My Steps Alone
“There is a road, no simple highway between the dawn and the dark of night.”
At age 17, it had taken me a little longer than most to get my driver’s license. I was hesitant at the thought of driving and comfortable in the roster of rides I had acquired since everyone else had turned sixteen. When I did get my license, I only took the roads. Main roads, back roads, narrow roads, country roads. But definitely not any highways, simple or otherwise.
It’s funny how your actions mirror who you are. I never have taken the easy path to get anywhere and I don’t think I’ll ever want to. What’s so great about simple? Who has ever been happy with easy?
“And if you go, no one may follow. That path is for your steps alone.”
Growing up, Ripple was the song that comforted me. It somehow reassured me that I wasn’t alone. So when I first really heard these lyrics as an adult, I was a bit confused. There’s no comfort in being alone! What about my empty cup that you said would be full again?

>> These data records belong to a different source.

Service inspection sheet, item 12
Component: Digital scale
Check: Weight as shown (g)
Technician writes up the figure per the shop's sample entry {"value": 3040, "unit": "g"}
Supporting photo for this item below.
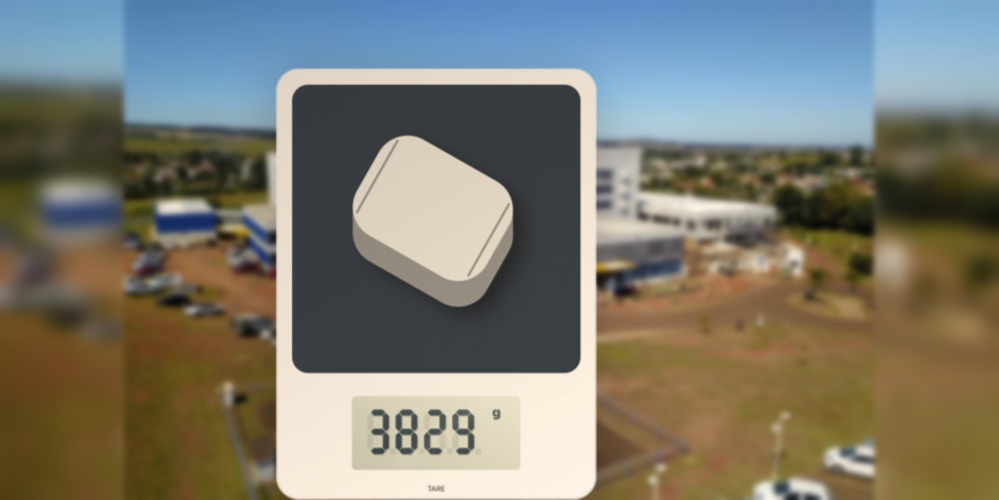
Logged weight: {"value": 3829, "unit": "g"}
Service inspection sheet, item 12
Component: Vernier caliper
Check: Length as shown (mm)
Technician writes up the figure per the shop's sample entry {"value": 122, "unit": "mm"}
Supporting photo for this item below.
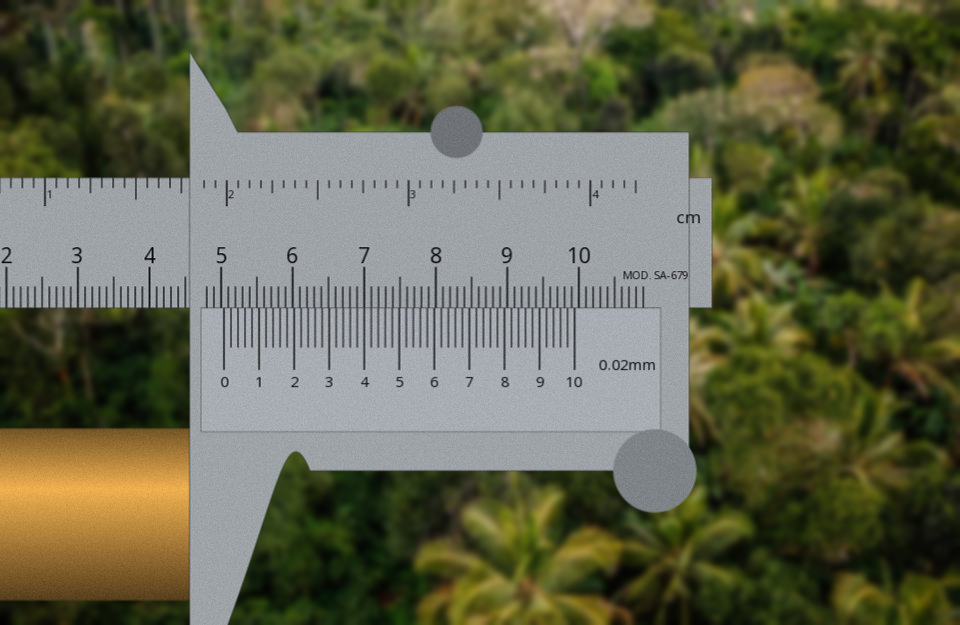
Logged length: {"value": 50.4, "unit": "mm"}
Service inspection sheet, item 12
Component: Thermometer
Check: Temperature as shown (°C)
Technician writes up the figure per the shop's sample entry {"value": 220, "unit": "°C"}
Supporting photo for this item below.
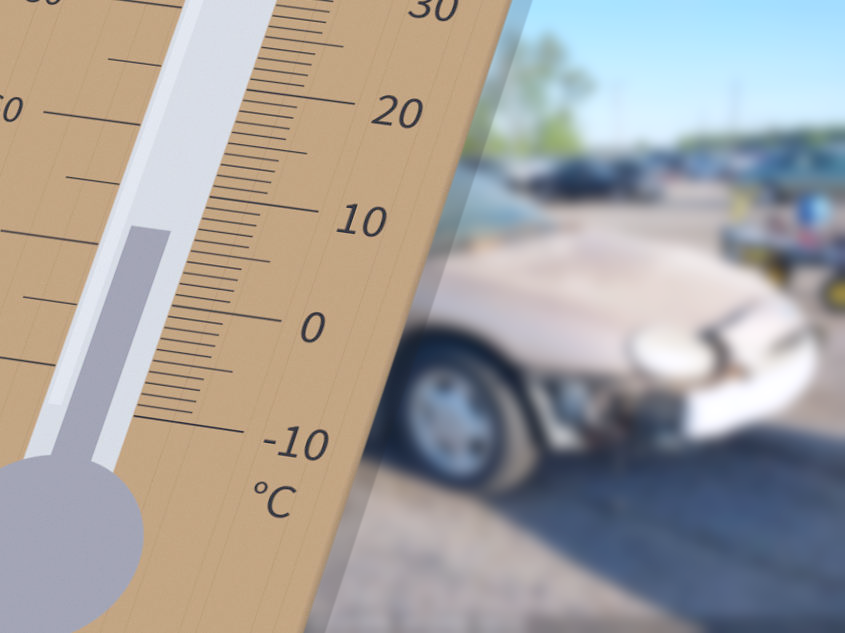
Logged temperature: {"value": 6.5, "unit": "°C"}
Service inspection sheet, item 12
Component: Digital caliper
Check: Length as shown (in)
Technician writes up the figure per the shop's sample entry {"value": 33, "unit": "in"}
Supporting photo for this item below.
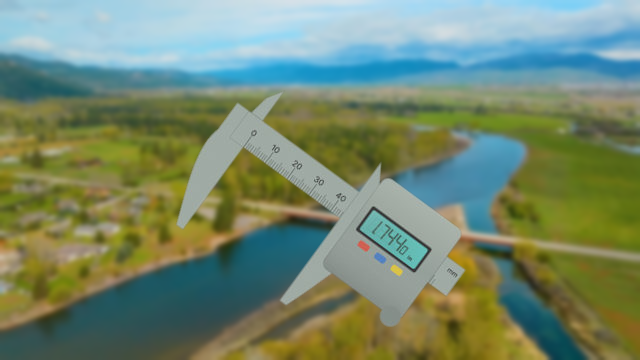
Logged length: {"value": 1.7440, "unit": "in"}
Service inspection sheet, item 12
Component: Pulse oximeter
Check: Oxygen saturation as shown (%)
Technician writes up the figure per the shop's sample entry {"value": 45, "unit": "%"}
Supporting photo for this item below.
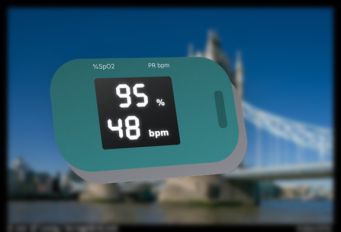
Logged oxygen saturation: {"value": 95, "unit": "%"}
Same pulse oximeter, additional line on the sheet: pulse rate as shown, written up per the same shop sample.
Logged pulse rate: {"value": 48, "unit": "bpm"}
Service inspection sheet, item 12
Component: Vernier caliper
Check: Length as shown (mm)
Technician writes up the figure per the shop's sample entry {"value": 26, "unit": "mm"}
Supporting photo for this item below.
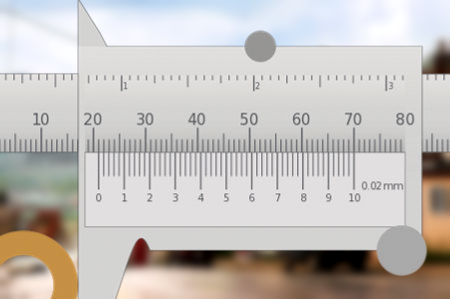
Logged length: {"value": 21.0, "unit": "mm"}
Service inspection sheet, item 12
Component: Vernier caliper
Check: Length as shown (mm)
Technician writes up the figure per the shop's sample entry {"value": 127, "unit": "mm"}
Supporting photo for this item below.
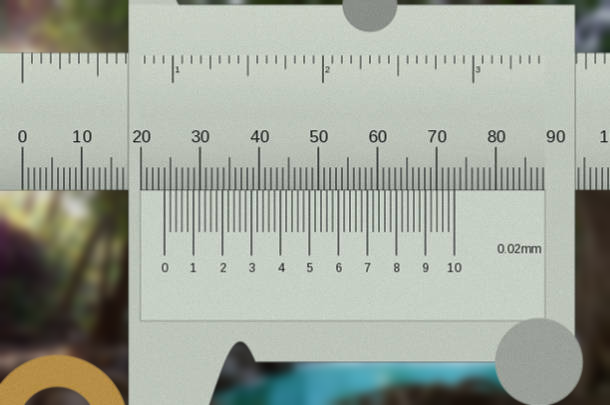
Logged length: {"value": 24.0, "unit": "mm"}
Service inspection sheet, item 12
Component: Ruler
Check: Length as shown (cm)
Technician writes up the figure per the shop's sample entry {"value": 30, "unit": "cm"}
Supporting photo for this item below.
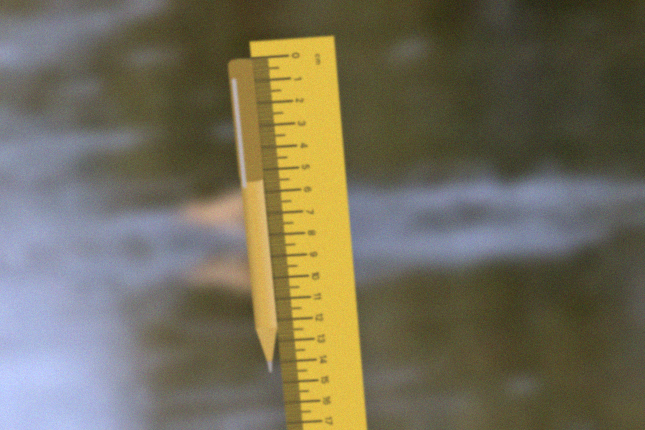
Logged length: {"value": 14.5, "unit": "cm"}
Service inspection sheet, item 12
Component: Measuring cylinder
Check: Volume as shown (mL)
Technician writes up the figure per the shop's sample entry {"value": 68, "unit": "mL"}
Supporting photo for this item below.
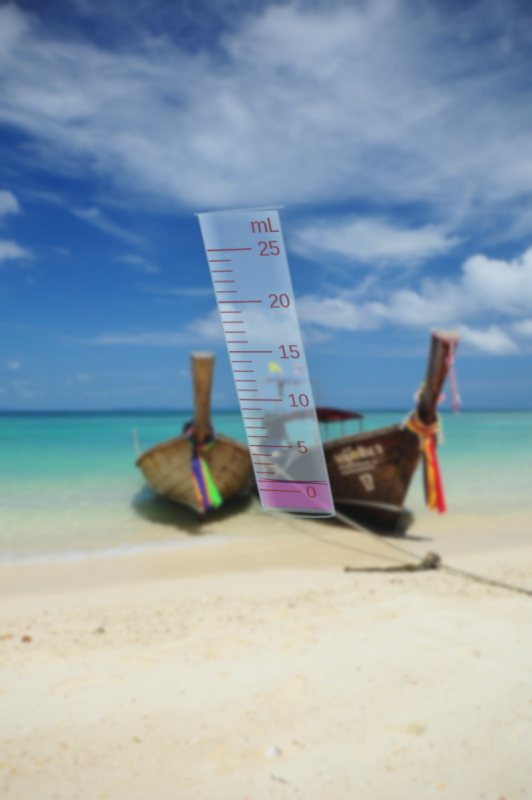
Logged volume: {"value": 1, "unit": "mL"}
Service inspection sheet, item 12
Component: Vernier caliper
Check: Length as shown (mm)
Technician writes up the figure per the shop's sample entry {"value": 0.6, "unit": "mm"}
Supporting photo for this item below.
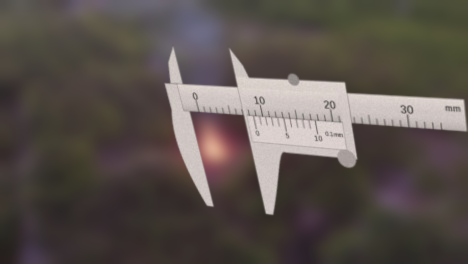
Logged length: {"value": 8.6, "unit": "mm"}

But now, here I am very much on my own path. Sure enough, nobody followed. In many ways, I am alone. Somewhere in the past 5 weeks, that became okay. Alone has become comforting and even freeing. This path is mine and mine alone and that makes everything much, much sweeter.
“You who choose to lead must follow, but if you fall, you fall alone.”
I’m okay with falling. Before I left for this trip I asked my mom, “what if I completely fail?” She very wisely told me, “Honey, there is no failing in this.” Or maybe there is, but the point is, it’s okay if I do. I’m at a time in my life where I’m not afraid of failure. In fact, I welcome it. When I found myself crying in an empty apartment in the middle of Germany, I wasn’t freaked out. I know that as long as I hang on, I’m going to get one hell of an experience out of this. So, I’ll embrace the beautiful times and grit my teeth through the hard times knowing that I’ll come out on the other side.
“If you should stand, then who’s to guide you? If I knew the way, I would take you home.”
It’s okay, I’m not ready to go home.